++++ TEXT ++++

Does this look like the face of a criminal?
Look closer .... closer ...
Last night The Boy, Boss Lady and I had dinner at Grandma's house. And when I say dinner, I mean that while most of us ate enchiladas, The Boy had pasta (remember that pesky eating disorder I diagnosed him with?) and not much else.
On the way back home, we had a brief layover at The Store That Claims To Sell Things Way Cheaper Than The Other Stores. I don't usually hit this particular spot but was lured by the promise of that creamy garlicky goodness known as Boursin cheese. Alas, some Boursin-Cheese-Eating-Harlot must have snatched every last one of them because they were all gone. I did however learn that Wolfgang Puck has a new line of frozen appetizers out on the market. So with my cart full of chilled risotto balls, snacks for my wicked children and an array of lotions and potions that I don't really need, I pay for my haul. Needless shopping done, we arrive home and I throw The Boy and Boss Lady in bed. No bath because I said so. Lights out.
Cut to the next morning.
Before I can even peel my eyes open, there is a small warm body next to me softly whispering in my ear, "Mom, don't look at the gum in the drawer. Plllleeease."

++++

■ WHAT TO DO:
- a) In the text, what did most of the family eat for dinner at Grandma's house?
- b) Rewrite the text from "Look closer ...." up to and including "not much else.", replacing "enchiladas" with "tacos".

++++ THE DATA ++++

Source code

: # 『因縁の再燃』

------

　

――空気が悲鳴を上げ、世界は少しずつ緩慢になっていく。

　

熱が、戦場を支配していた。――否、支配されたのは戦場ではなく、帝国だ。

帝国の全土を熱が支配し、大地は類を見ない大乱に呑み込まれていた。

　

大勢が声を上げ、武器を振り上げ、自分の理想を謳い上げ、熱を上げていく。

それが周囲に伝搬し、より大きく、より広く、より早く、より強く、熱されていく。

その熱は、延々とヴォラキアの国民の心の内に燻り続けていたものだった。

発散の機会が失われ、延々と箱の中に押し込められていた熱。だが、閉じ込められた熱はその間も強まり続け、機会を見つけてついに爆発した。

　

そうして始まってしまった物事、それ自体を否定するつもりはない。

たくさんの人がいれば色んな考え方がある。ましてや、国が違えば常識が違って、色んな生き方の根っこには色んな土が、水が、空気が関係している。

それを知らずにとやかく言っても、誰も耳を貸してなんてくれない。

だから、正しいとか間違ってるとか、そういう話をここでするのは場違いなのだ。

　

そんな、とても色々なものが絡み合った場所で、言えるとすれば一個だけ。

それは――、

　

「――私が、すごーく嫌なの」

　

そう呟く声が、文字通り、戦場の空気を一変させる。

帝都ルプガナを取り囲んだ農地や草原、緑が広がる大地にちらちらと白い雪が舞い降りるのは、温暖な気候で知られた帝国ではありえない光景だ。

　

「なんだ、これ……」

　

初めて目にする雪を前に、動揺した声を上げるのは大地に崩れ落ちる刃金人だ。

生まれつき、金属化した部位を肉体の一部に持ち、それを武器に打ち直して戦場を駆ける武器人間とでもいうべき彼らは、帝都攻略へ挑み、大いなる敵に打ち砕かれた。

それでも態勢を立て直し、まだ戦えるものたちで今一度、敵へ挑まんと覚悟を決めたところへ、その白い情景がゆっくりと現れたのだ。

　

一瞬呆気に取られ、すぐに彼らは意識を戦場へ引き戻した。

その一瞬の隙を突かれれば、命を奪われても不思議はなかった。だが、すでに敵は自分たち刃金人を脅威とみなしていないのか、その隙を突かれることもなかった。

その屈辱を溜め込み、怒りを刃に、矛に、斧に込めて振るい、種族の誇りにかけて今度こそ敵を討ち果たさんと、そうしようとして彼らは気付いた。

++++

■ RESPONSES BY ITEM NUMBER:
- a) Most of them ate enchiladas.

- b)
Look closer .... closer ...
Last night The Boy, Boss Lady and I had dinner at Grandma's house. And when I say dinner, I mean that while most of us ate tacos, The Boy had pasta (remember that pesky eating disorder I diagnosed him with?) and not much else.